For some people, food isn’t just a source of fuel and a way to relieve hunger, but a tool to help them deal with stress. People who use food to reduce anxiety or relieve frustration are often referred to as emotional eaters. Some emotional eaters aren’t even aware that they’re using food as a way to handle other problems or as an emotional pick-me-up.
Not surprisingly, emotional eaters usually have more difficulty controlling their weight, partially because the foods they crave are usually higher in calories. Fortunately, there are ways to take control of your emotional eating habit and stop using food as a way to deal with emotions.
What Causes Emotional Eating?
When you’re under stress, the adrenal cortex, a gland that lies just above the kidney, pumps out more cortisol. Cortisol suppresses immunity, which is why you’re more likely to catch a cold or other infection when under stress, but it also increases cravings for foods that are high in carbs. This may be your body’s way of making sure you have enough glucose in your bloodstream during times of stress.
Are You an Emotional Eater?
People who are emotional eaters often eat unconsciously and continue to eat well past the point that their hunger is satisfied. If you’ve ever sat down with a bag of potato chips when you felt anxious and looked up to find the bag was gone, you were probably eating for emotional reasons rather than to ease hunger.
Because cortisol is a trigger for emotional eating, emotional eaters usually crave unhealthy foods, especially comfort foods that subconsciously remind them of less stressful times. So, ice cream, chocolate chip cookies, potato chips, and macaroni-and-cheese are examples of foods they crave.
Emotional eaters eat in response to stress, and they usually override satiety signals. This means they continue to eat past the point of feeling full. That’s because they’re eating to satisfy an emotional urge not to reduce their appetite. When a craving strikes, they often feel a sense of urgency to satisfy it and will immediately seek out the comfort food they crave.

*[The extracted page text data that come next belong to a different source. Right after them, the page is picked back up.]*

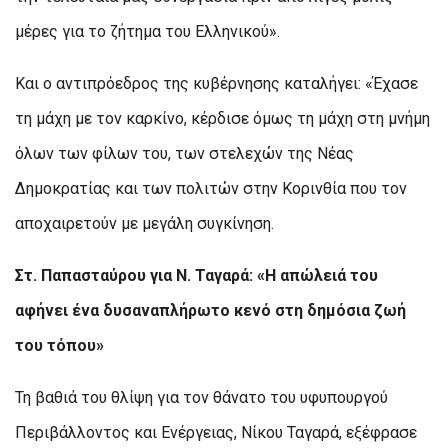
μέρες για το ζήτημα του Ελληνικού».
Και ο αντιπρόεδρος της κυβέρνησης καταλήγει: «Έχασε
τη μάχη με τον καρκίνο, κέρδισε όμως τη μάχη στη μνήμη
όλων των φίλων του, των στελεχών της Νέας
Δημοκρατίας και των πολιτών στην Κορινθία που τον
αποχαιρετούν με μεγάλη συγκίνηση.
Στ. Παπασταύρου για Ν. Ταγαρά: «Η απώλειά του
αφήνει ένα δυσαναπλήρωτο κενό στη δημόσια ζωή
του τόπου»
Τη βαθιά του θλίψη για τον θάνατο του υφυπουργού
Περιβάλλοντος και Ενέργειας, Νίκου Ταγαρά, εξέφρασε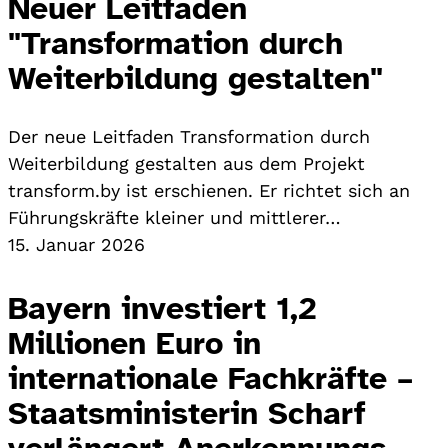
Neuer Leitfaden
"Transformation durch
Weiterbildung gestalten"
Der neue Leitfaden Transformation durch
Weiterbildung gestalten aus dem Projekt
transform.by ist erschienen. Er richtet sich an
Führungskräfte kleiner und mittlerer…
15. Januar 2026
Bayern investiert 1,2
Millionen Euro in
internationale Fachkräfte –
Staatsministerin Scharf
verlängert Anerkennungs-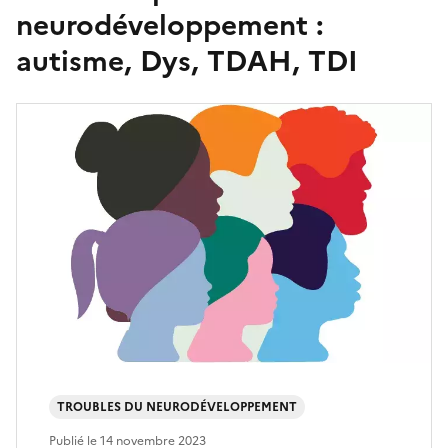
neurodéveloppement :
autisme, Dys, TDAH, TDI
TROUBLES DU NEURODÉVELOPPEMENT
Publié le
14 novembre 2023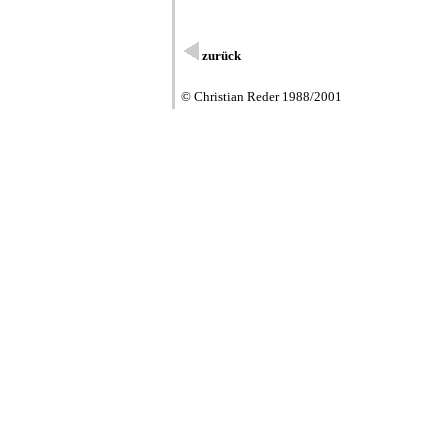
zurück
© Christian Reder 1988/2001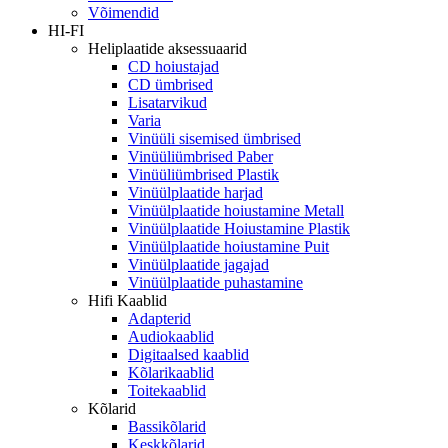
Võimendid
HI-FI
Heliplaatide aksessuaarid
CD hoiustajad
CD ümbrised
Lisatarvikud
Varia
Vinüüli sisemised ümbrised
Vinüüliümbrised Paber
Vinüüliümbrised Plastik
Vinüülplaatide harjad
Vinüülplaatide hoiustamine Metall
Vinüülplaatide Hoiustamine Plastik
Vinüülplaatide hoiustamine Puit
Vinüülplaatide jagajad
Vinüülplaatide puhastamine
Hifi Kaablid
Adapterid
Audiokaablid
Digitaalsed kaablid
Kõlarikaablid
Toitekaablid
Kõlarid
Bassikõlarid
Keskkõlarid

Many emotional eaters feel guilty when they overeat, and this only increases their stress levels and triggers more cravings. It’s a vicious cycle.
How Can Emotional Eaters Reign in Their Habit?

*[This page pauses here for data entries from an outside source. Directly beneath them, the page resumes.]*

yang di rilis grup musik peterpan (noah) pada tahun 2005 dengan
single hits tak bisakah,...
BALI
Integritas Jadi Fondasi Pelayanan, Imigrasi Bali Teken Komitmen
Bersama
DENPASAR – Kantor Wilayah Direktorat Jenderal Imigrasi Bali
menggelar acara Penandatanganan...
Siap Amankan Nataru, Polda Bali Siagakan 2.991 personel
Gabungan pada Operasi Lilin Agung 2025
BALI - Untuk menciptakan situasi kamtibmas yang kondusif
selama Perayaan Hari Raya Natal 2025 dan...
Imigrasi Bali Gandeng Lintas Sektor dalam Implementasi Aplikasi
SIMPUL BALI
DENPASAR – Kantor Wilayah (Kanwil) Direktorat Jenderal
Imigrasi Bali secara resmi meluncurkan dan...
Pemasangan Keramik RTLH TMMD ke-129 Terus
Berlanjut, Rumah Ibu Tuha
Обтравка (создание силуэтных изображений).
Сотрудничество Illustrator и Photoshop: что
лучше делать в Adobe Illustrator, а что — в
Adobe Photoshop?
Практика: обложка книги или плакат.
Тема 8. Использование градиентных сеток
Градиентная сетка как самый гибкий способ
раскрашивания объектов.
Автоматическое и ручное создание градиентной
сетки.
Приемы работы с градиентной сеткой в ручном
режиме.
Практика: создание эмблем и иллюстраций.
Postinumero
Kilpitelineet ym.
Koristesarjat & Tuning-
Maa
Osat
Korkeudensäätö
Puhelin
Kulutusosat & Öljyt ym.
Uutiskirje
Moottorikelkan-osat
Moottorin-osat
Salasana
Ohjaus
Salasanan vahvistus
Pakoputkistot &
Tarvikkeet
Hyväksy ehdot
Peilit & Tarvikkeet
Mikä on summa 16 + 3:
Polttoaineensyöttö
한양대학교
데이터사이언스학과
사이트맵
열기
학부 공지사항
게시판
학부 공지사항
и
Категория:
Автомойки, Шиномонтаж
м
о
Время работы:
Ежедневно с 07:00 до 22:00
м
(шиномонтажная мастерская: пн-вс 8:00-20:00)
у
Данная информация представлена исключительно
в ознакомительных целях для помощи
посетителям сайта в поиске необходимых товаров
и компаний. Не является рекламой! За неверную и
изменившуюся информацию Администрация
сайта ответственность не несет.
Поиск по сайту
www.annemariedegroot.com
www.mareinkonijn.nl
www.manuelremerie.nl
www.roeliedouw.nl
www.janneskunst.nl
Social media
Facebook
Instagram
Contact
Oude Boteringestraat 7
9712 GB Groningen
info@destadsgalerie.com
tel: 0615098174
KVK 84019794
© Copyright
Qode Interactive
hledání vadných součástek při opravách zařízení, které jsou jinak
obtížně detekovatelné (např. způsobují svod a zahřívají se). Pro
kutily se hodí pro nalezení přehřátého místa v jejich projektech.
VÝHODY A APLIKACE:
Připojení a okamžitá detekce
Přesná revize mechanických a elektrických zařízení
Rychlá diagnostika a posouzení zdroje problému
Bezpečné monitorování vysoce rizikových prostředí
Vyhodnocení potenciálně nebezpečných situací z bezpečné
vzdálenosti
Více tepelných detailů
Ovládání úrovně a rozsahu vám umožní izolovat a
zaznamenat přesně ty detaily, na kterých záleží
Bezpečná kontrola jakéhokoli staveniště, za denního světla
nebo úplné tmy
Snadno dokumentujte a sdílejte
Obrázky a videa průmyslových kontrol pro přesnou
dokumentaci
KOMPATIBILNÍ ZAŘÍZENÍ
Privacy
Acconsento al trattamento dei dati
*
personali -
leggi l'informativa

If you’re an emotional eater, be aware of what’s triggering you to indulge. Keep a food diary for a few weeks. Write down everything you eat, your level of hunger and your state of mind when you ate it. Were you anxious or down at the time? Were you worried about something in your life? If you’re an emotional eater, you’ll see a pattern of eating when you’re not hungry and munching in response to stress.

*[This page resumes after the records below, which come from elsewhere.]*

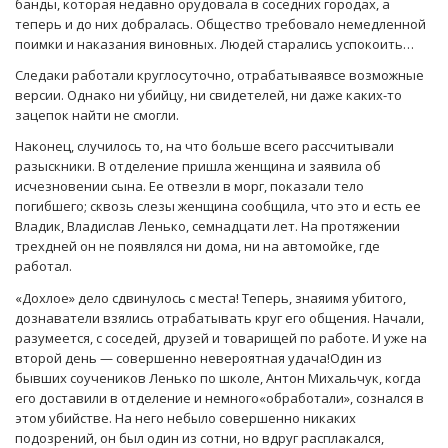
банды, которая недавно орудовала в соседних городах, а
теперь и до них добралась. Общество требовало немедленной
поимки и наказания виновных. Людей старались успокоить…
Следаки работали круглосуточно, отрабатываявсе возможные
версии. Однако ни убийцу, ни свидетелей, ни даже каких-то
зацепок найти не смогли.
Наконец, случилось то, на что больше всего рассчитывали
разыскники. В отделение пришла женщина и заявила об
исчезновении сына. Ее отвезли в морг, показали тело
погибшего; сквозь слезы женщина сообщила, что это и есть ее
Владик, Владислав Ленько, семнадцати лет. На протяжении
трехдней он не появлялся ни дома, ни на автомойке, где
работал.
«Дохлое» дело сдвинулось с места! Теперь, знаяимя убитого,
дознаватели взялись отрабатывать круг его общения. Начали,
разумеется, с соседей, друзей и товарищей по работе. И уже на
второй день — совершенно невероятная удача!Один из
бывших соучеников Ленько по школе, Антон Михальчук, когда
его доставили в отделение и немного«обработали», сознался в
этом убийстве. На него небыло совершенно никаких
подозрений, он был один из сотни, но вдруг расплакался,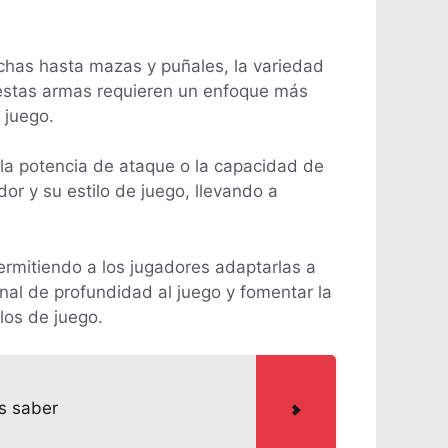
has hasta mazas y puñales, la variedad
, estas armas requieren un enfoque más
 juego.
la potencia de ataque o la capacidad de
or y su estilo de juego, llevando a
rmitiendo a los jugadores adaptarlas a
nal de profundidad al juego y fomentar la
los de juego.
s saber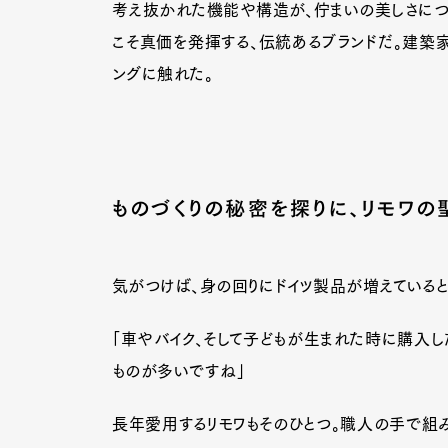
考え抜かれた機能や構造が、佇まいの美しさにつな
こそ真価を発揮する、伝統あるブランドだ。建築
ングに触れた。
ものづくりの秘密を探りに、リモワの
気がつけば、身の回りにドイツ製品が増えていると
「車やバイク、そして子どもが生まれた時に購入し
ものが多いですね」
G
長年愛用するリモワもそのひとつ。職人の手で組み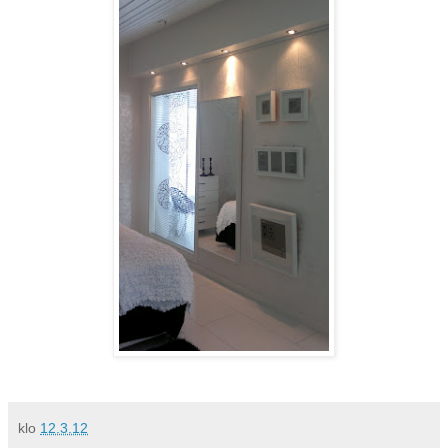
klo
12.3.12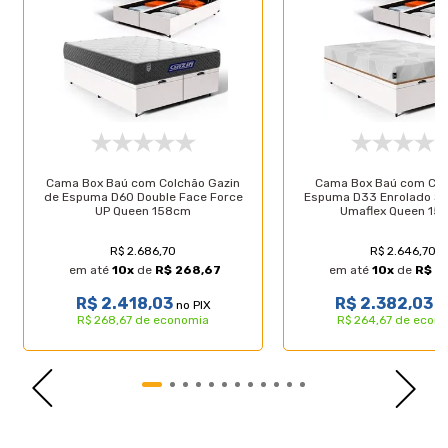
**ATENÇÃO: Verifique se as dimensões dos produtos
passam por elevadores, portas, escadas e corredores. A
LUCAS HOME Não se responsabiliza pelo transporte dos
produtos por escadas, guinchos, içamentos ou
quaisquer outros meios específicos de transporte.
Cama Box Baú com Colchão Gazin
Cama Box Baú com Col
de Espuma D60 Double Face Force
Espuma D33 Enrolado Son
UP Queen 158cm
Umaflex Queen 15
R$ 2.686,70
R$ 2.646,70
em até
10
x
de
R$ 268,67
em até
10
x
de
R$ 2
R$ 2.418,03
R$ 2.382,03
no PIX
no
R$ 268,67 de economia
R$ 264,67 de econ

Once you recognize that you’re eating emotionally, retrain your brain. When you feel a craving hit, rate your level of hunger on a scale from 1 to 5. If you’re not a 4 or 5, substitute another stress-relieving activity to satisfy your “hunger.” Take a brisk walk outdoors, call a friend to chat, play with your pets or children or spend fifteen minutes working on your favorite hobby. They key is to break the cycle of eating to ease stress. Do this consistently, and you should see results
Lastly, make sure you’re consuming enough calories. If you’re restricting calories or starting the day without a healthy breakfast, you’re setting yourself up for cravings later on. Start the day with a lean source of protein and complex carbs like a bowl of oatmeal and eggs to keep your blood sugar levels stable and keep cravings at bay.
The Bottom Line?
You can overcome emotional eating. When you have a craving that’s unrelated to hunger, do something else enjoyable besides snack. Also, take steps to reduce stress levels in your life as much as possible.
Self Magazine. December 2010. “Be a Happy, Healthy Eater”
Journal of Obesity. Volume 2011 (2011), Article ID 651936, 13 pages.